Senior members of the Public and Commercial Service union (PCS), which represents more than 16,000 Home Office staff, told their annual conference in Brighton that they had issued a formal warning to the department’s permanent secretary.
PCS head of bargaining Paul O’Connor told Independent The letters had asked the Home Office “what they intend to do to protect our members”.
“The problem is that you have a Home Secretary who is encouraging this type of behavior with dog-whistling politics,” he said, pointing to statements by Suella Braverman where she called Channel crossings an “invasion”. Said and added that she “understands people’s frustration with hotels being occupied by large numbers of illegal immigrants”.
Mr O’Connor said: “It is a disgrace because it not only puts refugees at risk, it puts our members at risk too.”
He said that a terrorist bombing targeting a Dover reception center in October “indicates how dangerous the rhetoric is”, warning: “It promotes a far-right mindset.”
A fringe event held at the conference saw panelists express concerns about the Illegal Migration Bill, which aims to detain and deport small boat migrants, and far-right activism.

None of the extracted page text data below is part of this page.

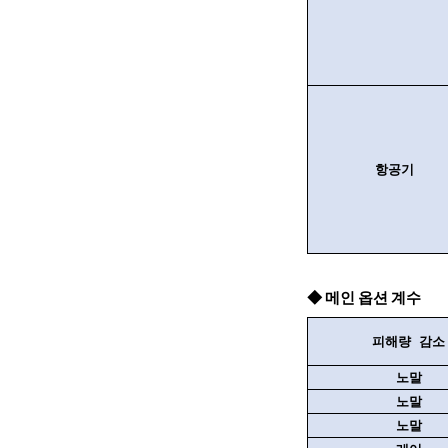
항공기
◆ 메인 옵션 계수
피해량 감소
노말
노말
노말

Bombing of immigration processing center in Dover declared a terrorist incident
PCS general secretary Mark Sarvotka called Ms Braverman’s statements “extraordinary”, adding: “We have seen the normalization of politicians using language that is encouraging other people to follow suit.

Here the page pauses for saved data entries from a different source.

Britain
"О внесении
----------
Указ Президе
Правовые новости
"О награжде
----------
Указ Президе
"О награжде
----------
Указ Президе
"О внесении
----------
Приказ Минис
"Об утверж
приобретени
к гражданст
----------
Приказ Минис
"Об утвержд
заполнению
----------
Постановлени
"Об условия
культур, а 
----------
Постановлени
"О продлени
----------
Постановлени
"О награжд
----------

“We are seeing a normalization of policies that are so bigoted and dehumanizing, that it encourages people to think that this is now acceptable.
“It’s directly linked to why more and more people feel comfortable standing outside hotels, being racist, and thinking they can get away with it.”
Research released on Monday by Hope Not Hate found that hostile social media messages discussing migration, asylum seekers and small boats “spike” following government statements on the issue.
One report said that after the Home Secretary announced the asylum campaign in October, there was a 35 per cent increase in anti-migrant social media messages and a 52 per cent increase in the use of the word “invasion” on Telegram after Ms Braverman. Used it in Parliament.
Patrick Hermansson, senior researcher at Hope Not Hate, said: “This research is solid evidence that the government is not taking the far-right threat seriously, but is actively feeding it through its rhetoric.”
The Home Office has been contacted for comment.